### DESCRIPTION OF THE TASK
Pictures aside, repeat the whole listing word for word.

### RAW DATA
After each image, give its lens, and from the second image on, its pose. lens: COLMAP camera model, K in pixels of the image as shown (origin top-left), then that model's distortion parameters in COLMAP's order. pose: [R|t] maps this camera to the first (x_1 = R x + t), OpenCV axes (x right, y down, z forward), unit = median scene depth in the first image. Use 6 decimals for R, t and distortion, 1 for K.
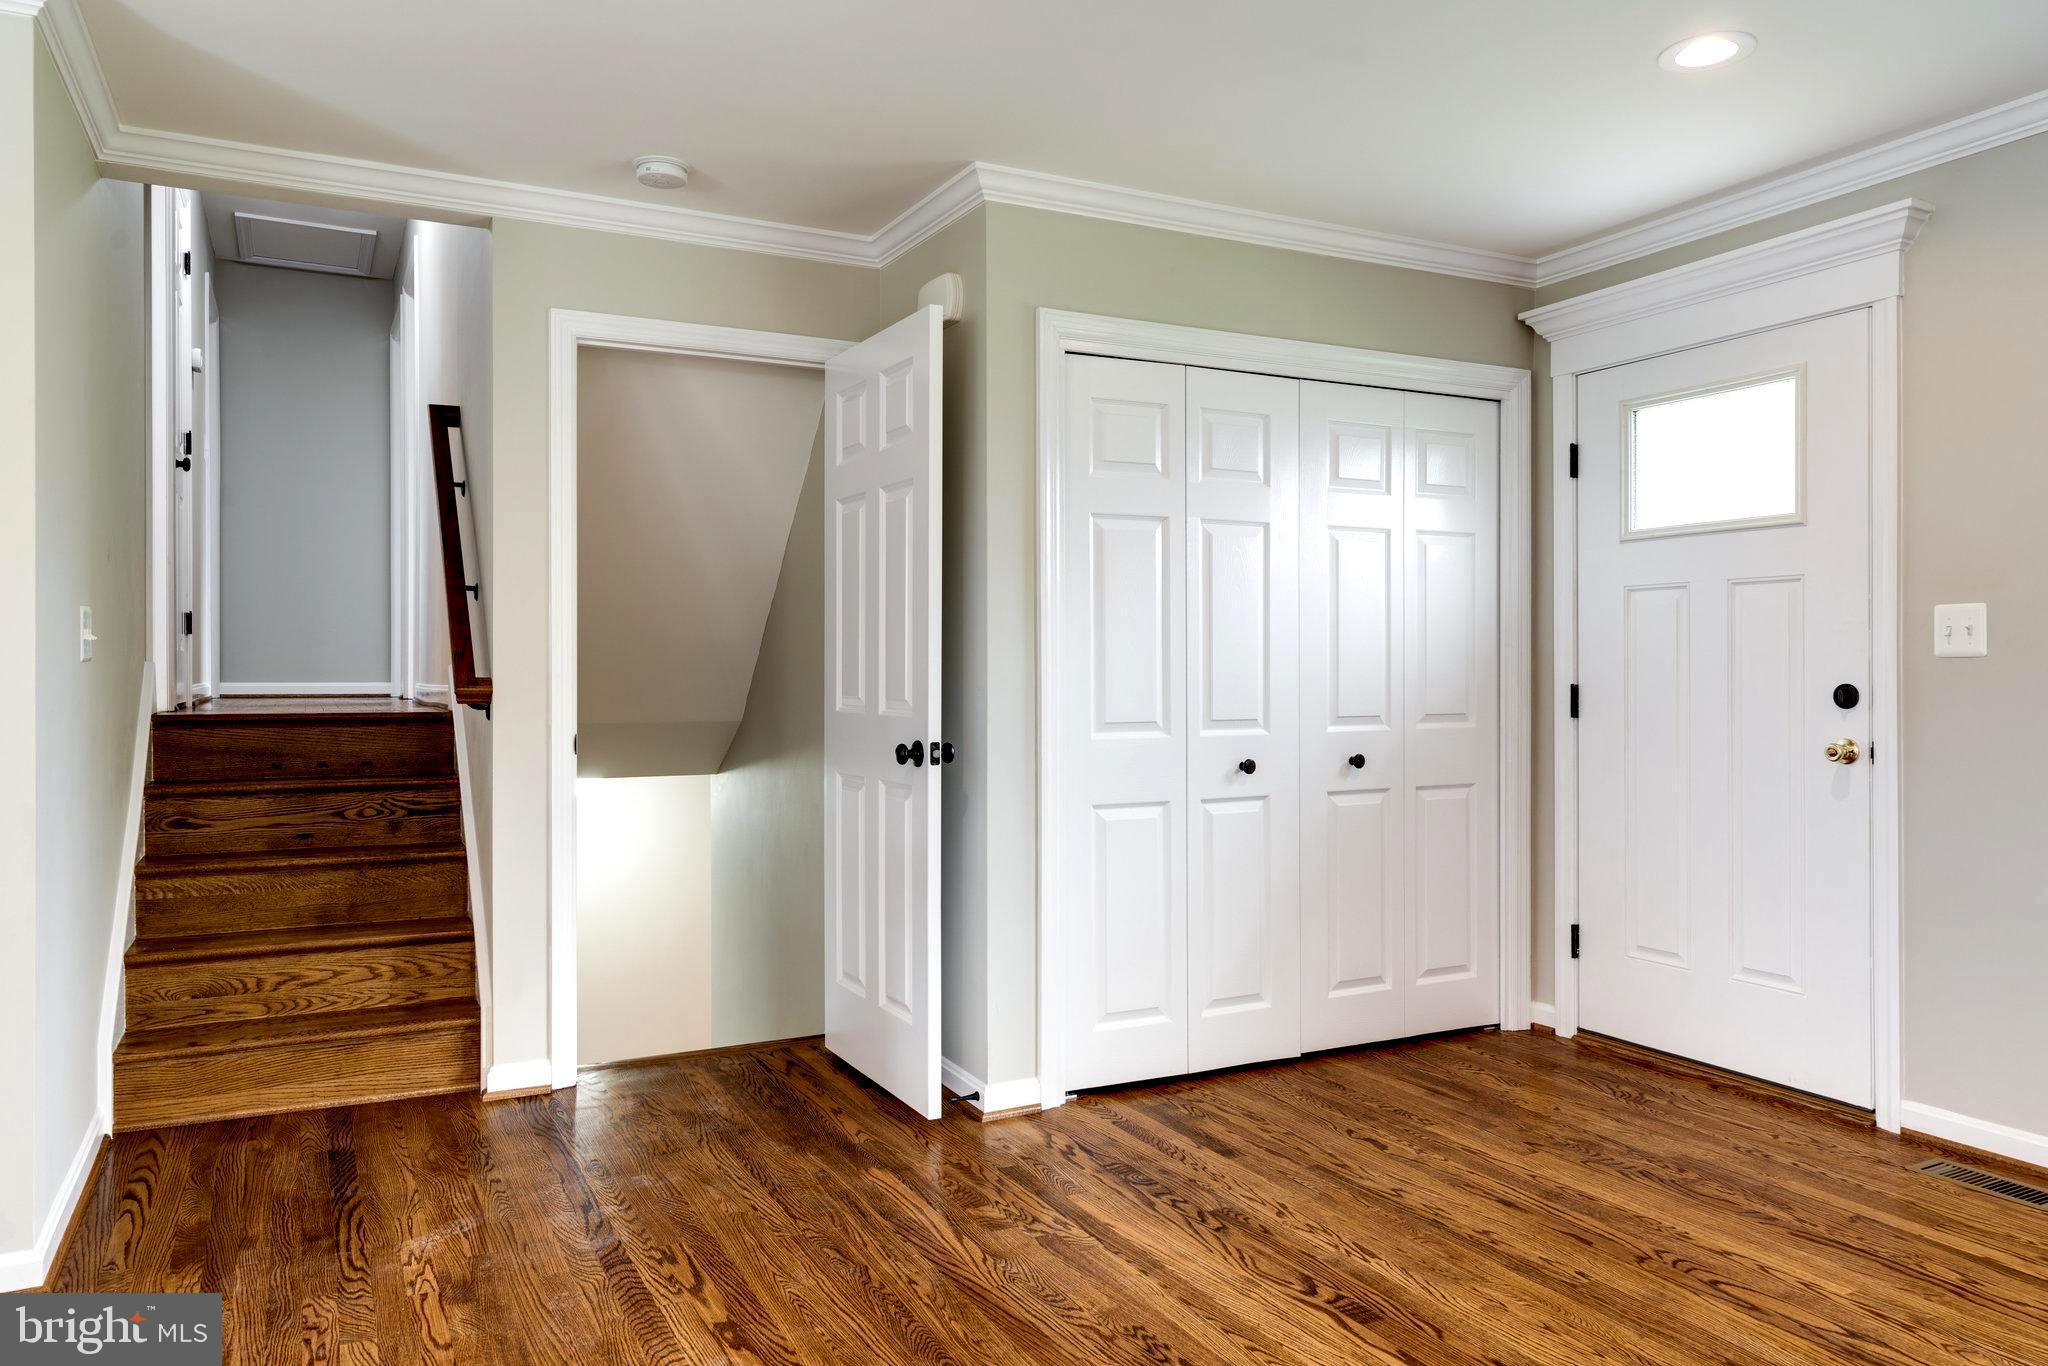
lens RADIAL K [[1403.7, 0, 1014.9], [0, 1403.7, 674.7], [0, 0, 1]] dist [0.000626, 0.002159]
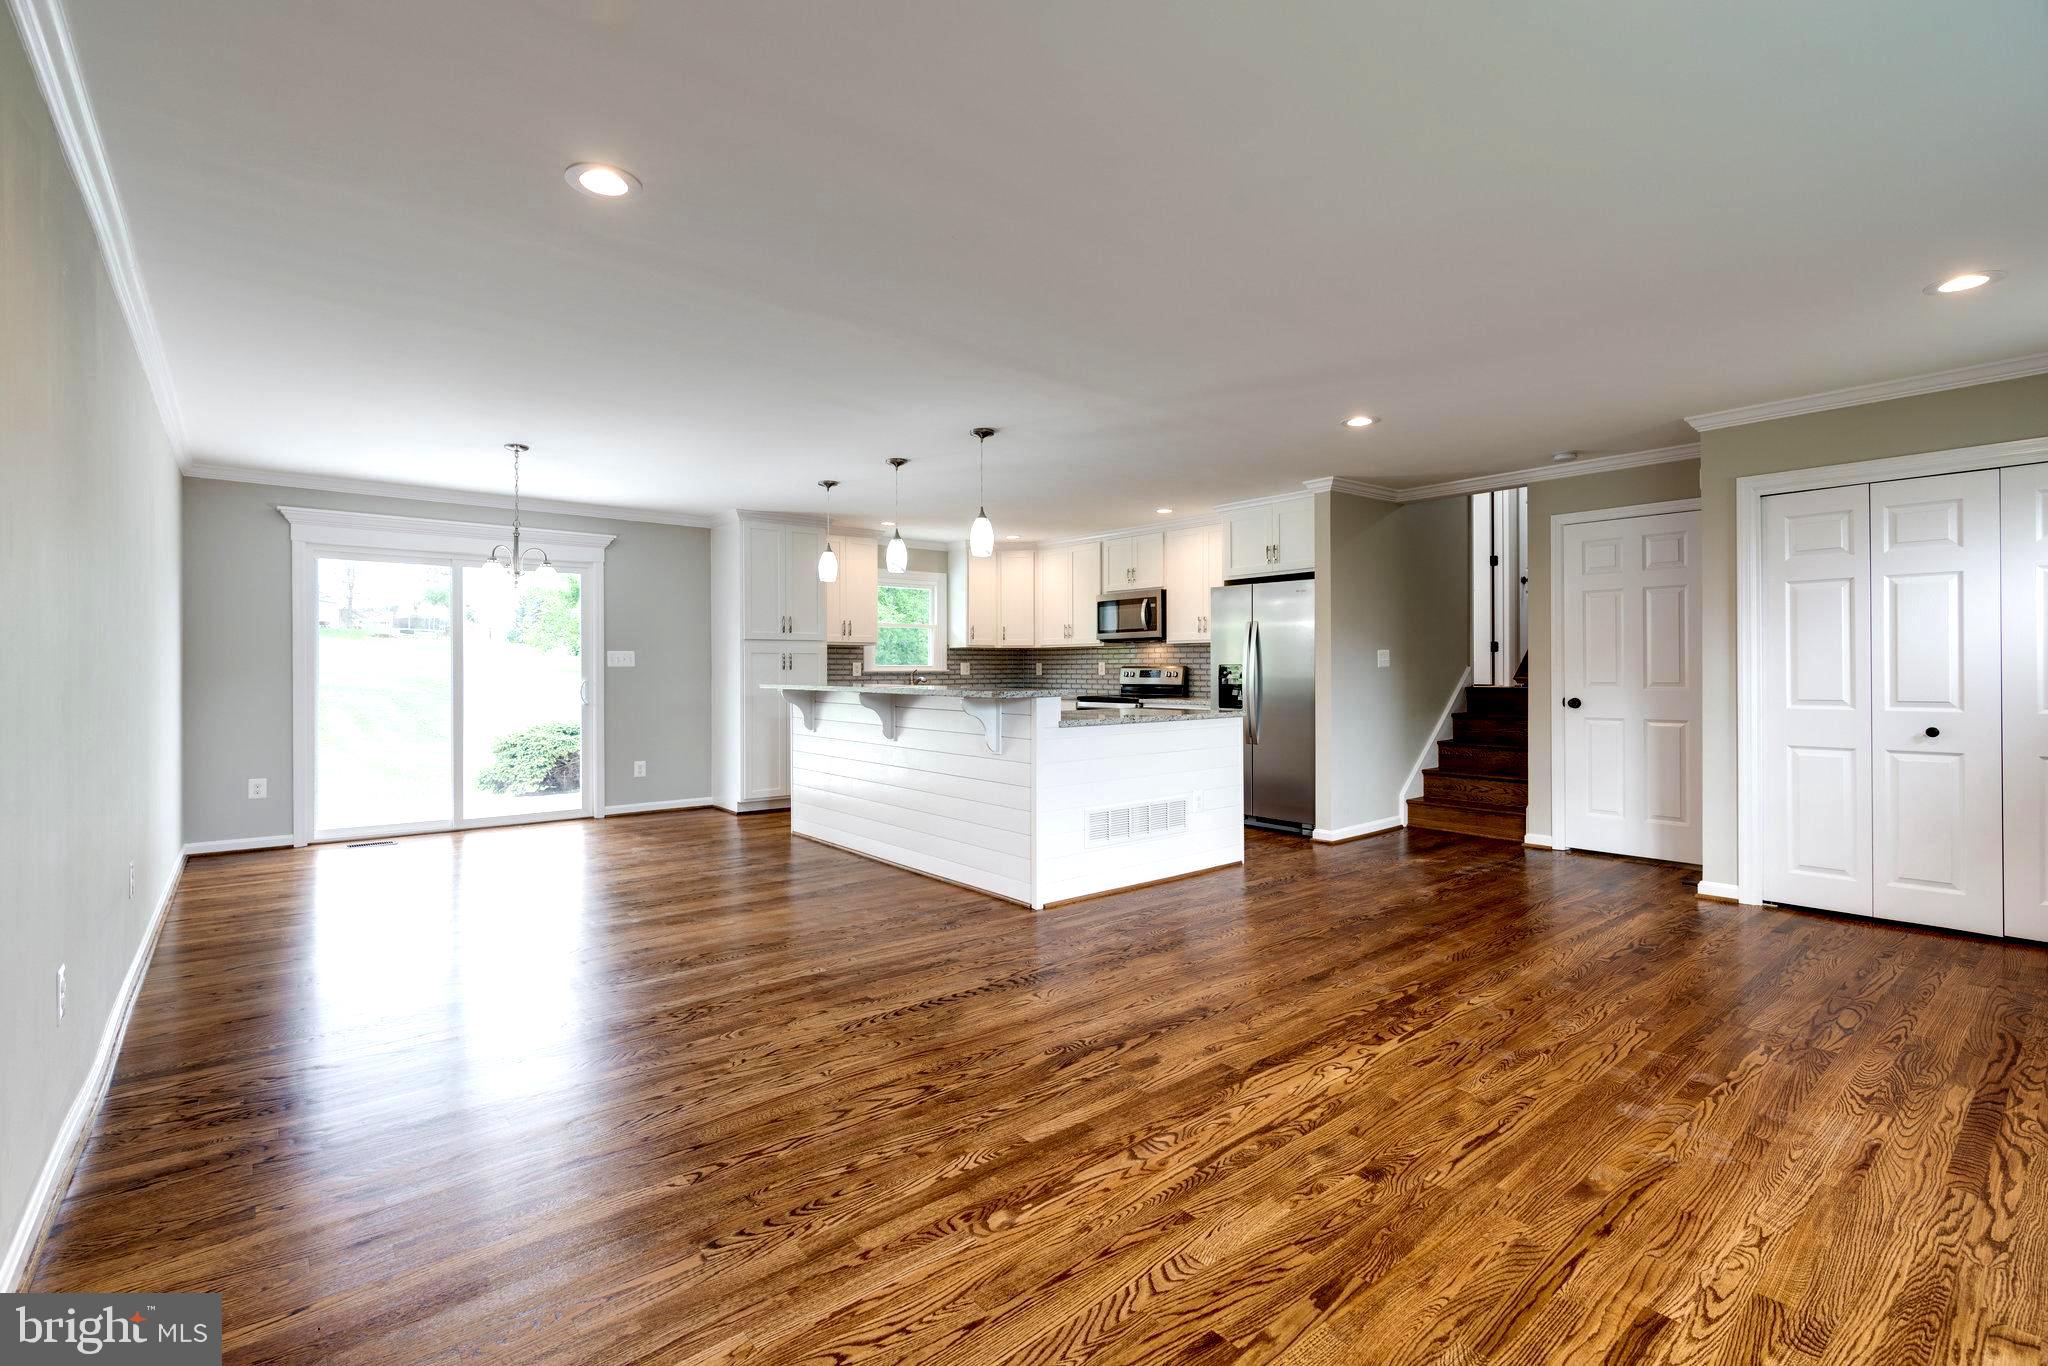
lens RADIAL K [[923.3, 0, 954.7], [0, 923.3, 669.0], [0, 0, 1]] dist [-0.009565, 0.003983]
pose [[0.156731, 0.000168, -0.987641, 1.014804], [-0.000593, 1.000000, 0.000076, -0.003819], [0.987641, 0.000574, 0.156731, -0.221230]]
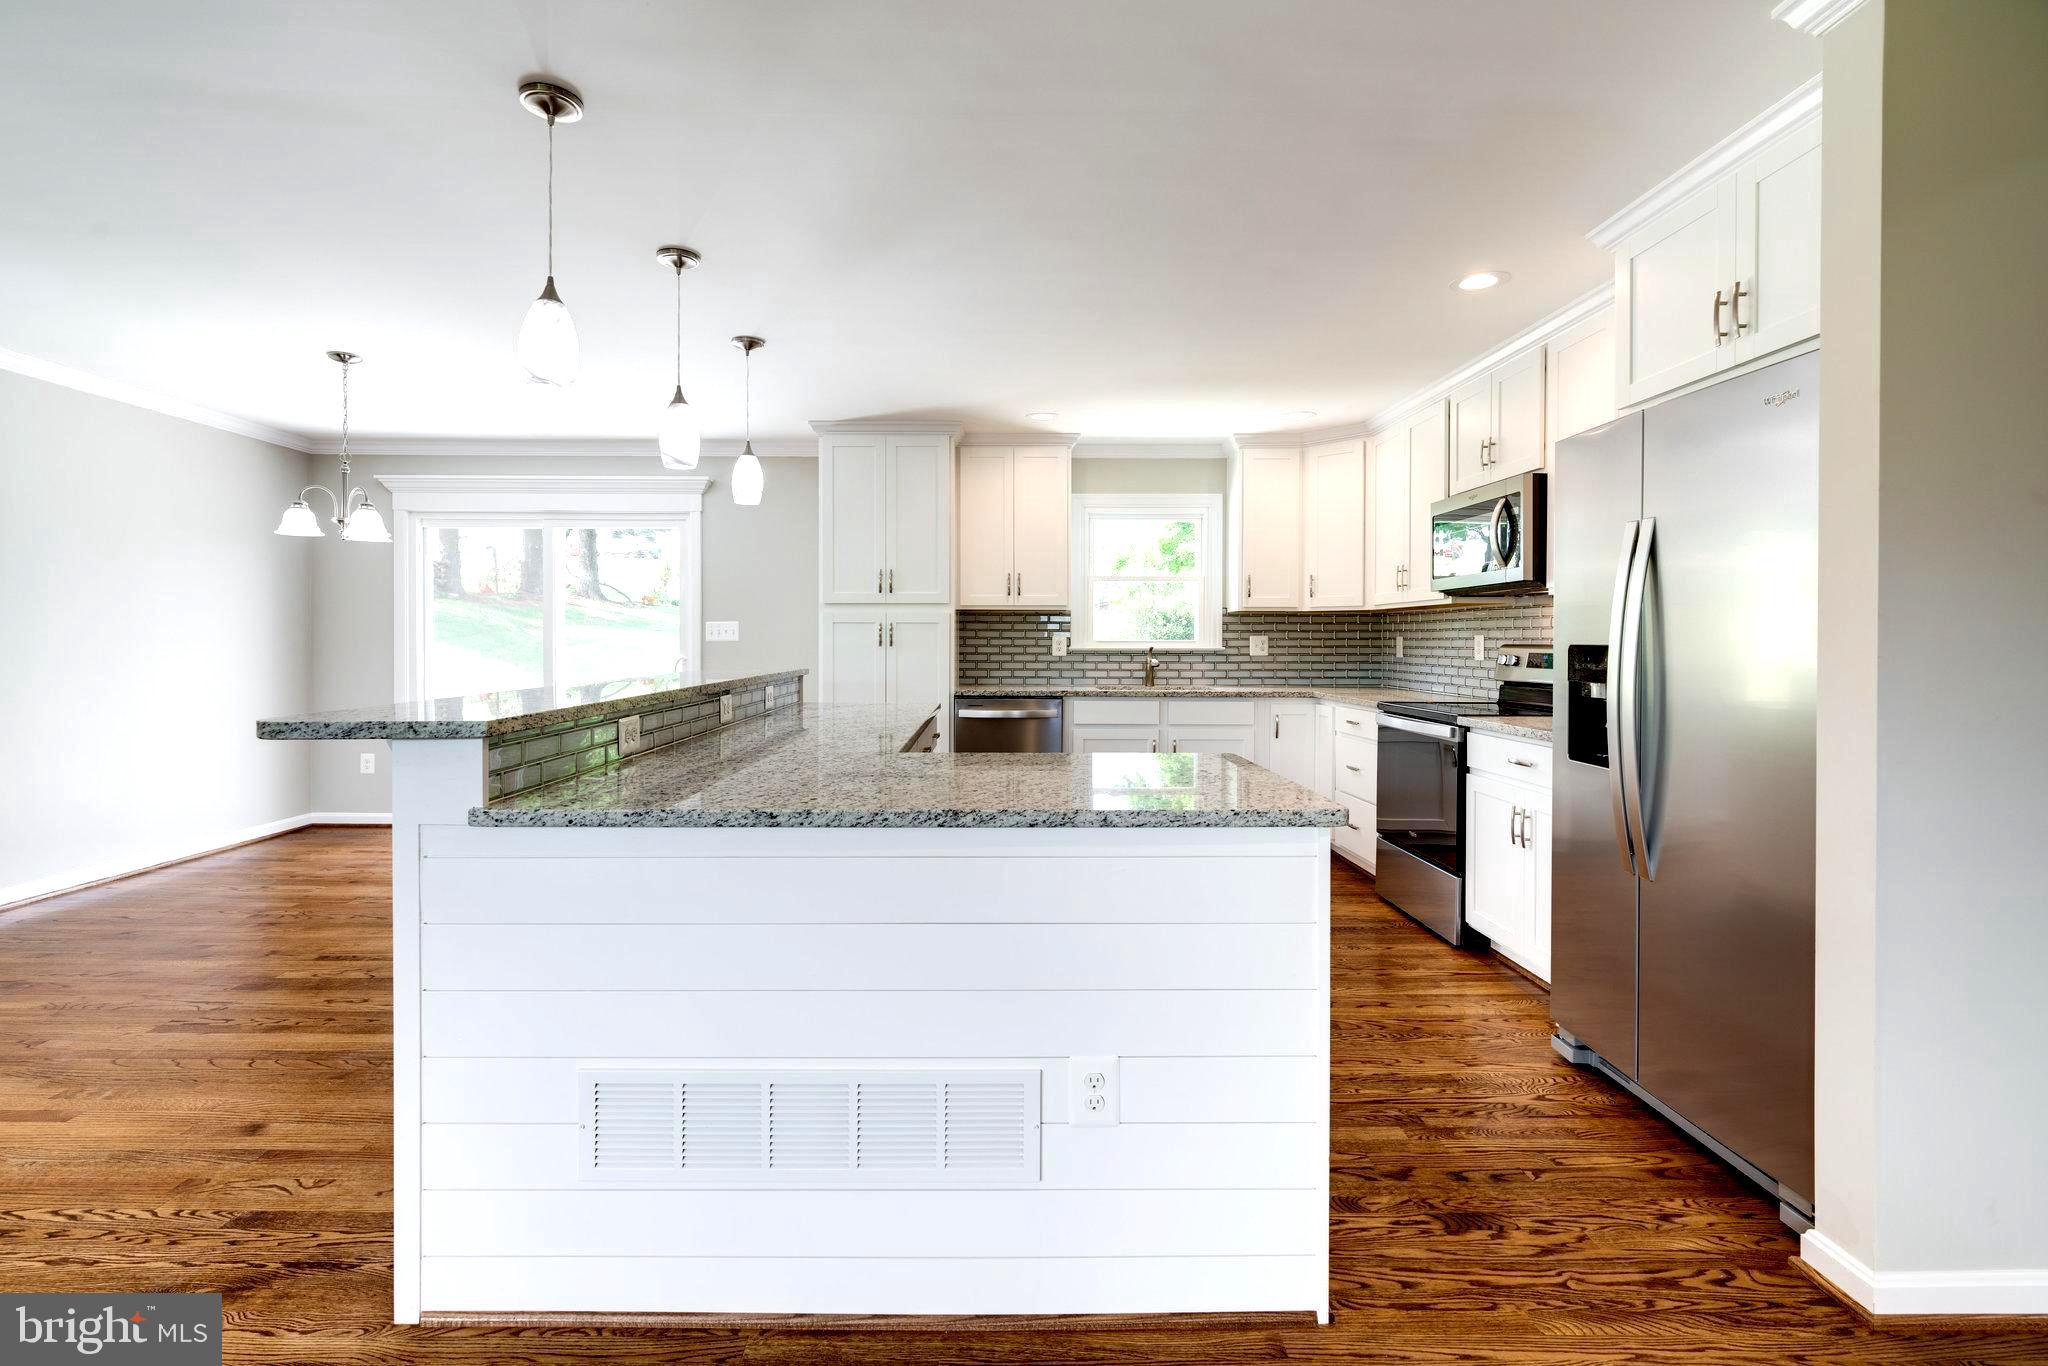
lens RADIAL K [[923.3, 0, 970.6], [0, 923.3, 642.8], [0, 0, 1]] dist [-0.009565, 0.003983]
pose [[-0.461311, 0.001930, -0.887236, 0.099078], [-0.004887, 0.999977, 0.004716, -0.015077], [0.887225, 0.006512, -0.461291, 0.504372]]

### OUTPUT
After each image, give its lens, and from the second image on, its pose. lens: COLMAP camera model, K in pixels of the image as shown (origin top-left), then that model's distortion parameters in COLMAP's order. pose: [R|t] maps this camera to the first (x_1 = R x + t), OpenCV axes (x right, y down, z forward), unit = median scene depth in the first image. Use 6 decimals for R, t and distortion, 1 for K.
lens RADIAL K [[1403.7, 0, 1014.9], [0, 1403.7, 674.7], [0, 0, 1]] dist [0.000626, 0.002159]
lens RADIAL K [[923.3, 0, 954.7], [0, 923.3, 669.0], [0, 0, 1]] dist [-0.009565, 0.003983]
pose [[0.156731, 0.000168, -0.987641, 1.014804], [-0.000593, 1.000000, 0.000076, -0.003819], [0.987641, 0.000574, 0.156731, -0.221230]]
lens RADIAL K [[923.3, 0, 970.6], [0, 923.3, 642.8], [0, 0, 1]] dist [-0.009565, 0.003983]
pose [[-0.461311, 0.001930, -0.887236, 0.099078], [-0.004887, 0.999977, 0.004716, -0.015077], [0.887225, 0.006512, -0.461291, 0.504372]]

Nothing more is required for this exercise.